African American History Museum Detroit
Founded by Dr. Charles H. Wright, Detroit’s first International Afro-American Museum (IAM) was established in 1965. Inspired by a memorial for Danish World War II heroes, Dr. Wright was convinced that African Americans needed a place to relive their history and to educate each other on African American history and culture.
The museum started out on West Grand Boulevard but it quickly outgrew those quarters with its many artifacts and exhibits. The International Afro-American Museum converted to a traveling mobile home and toured Michigan, imparting information about the many contributions of African Americans.
By 1978, the museum outgrew its mobile quarters. To establish a new museum, the City of Detroit leased a facility that was far bigger than its previous quarters. Detroit Public School students helped to purchase the museum by initiating a ‘buy a brick’ campaign and they raised over $80, 000 dollars for the new museum.

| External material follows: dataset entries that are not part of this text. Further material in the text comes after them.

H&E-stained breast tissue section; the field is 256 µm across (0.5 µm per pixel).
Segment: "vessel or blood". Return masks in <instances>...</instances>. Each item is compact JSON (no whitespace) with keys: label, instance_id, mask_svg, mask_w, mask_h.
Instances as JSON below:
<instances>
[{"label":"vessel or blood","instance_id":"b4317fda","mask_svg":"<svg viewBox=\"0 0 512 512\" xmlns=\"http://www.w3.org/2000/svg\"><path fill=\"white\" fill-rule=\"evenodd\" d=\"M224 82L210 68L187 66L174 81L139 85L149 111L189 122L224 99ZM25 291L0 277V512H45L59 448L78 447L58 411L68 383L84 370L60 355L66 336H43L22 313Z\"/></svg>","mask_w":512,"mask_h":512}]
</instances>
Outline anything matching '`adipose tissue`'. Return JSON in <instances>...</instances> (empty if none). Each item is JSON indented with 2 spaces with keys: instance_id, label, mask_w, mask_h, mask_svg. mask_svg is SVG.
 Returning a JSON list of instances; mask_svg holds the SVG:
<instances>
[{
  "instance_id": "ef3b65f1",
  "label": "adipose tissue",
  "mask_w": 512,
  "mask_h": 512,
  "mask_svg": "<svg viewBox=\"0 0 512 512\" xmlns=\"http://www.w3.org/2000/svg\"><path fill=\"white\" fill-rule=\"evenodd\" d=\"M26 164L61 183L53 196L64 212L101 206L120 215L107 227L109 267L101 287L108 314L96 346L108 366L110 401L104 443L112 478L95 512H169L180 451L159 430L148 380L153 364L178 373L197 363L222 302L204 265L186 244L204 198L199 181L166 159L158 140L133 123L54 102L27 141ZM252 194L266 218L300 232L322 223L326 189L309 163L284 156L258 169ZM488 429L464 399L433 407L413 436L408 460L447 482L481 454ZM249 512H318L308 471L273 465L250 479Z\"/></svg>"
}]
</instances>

In 1985, the City of Detroit and the Afro-American Museum formed a partnership that would build a new museum in the University Cultural Center. The name of the International Afro-American Museum was changed to the Museum of African American History. Geared towards the education of children, the museum helped to preserve the past and strengthen the future. By 1992 the museum outgrew itself again, necessitating additional changes.
The current museum is over 120, 000 feet and is noted as the largest African American historical museum in the world. In 1993, the museum was renamed for its founder. The museum is now known as the Charles H. Wright Museum of African American History.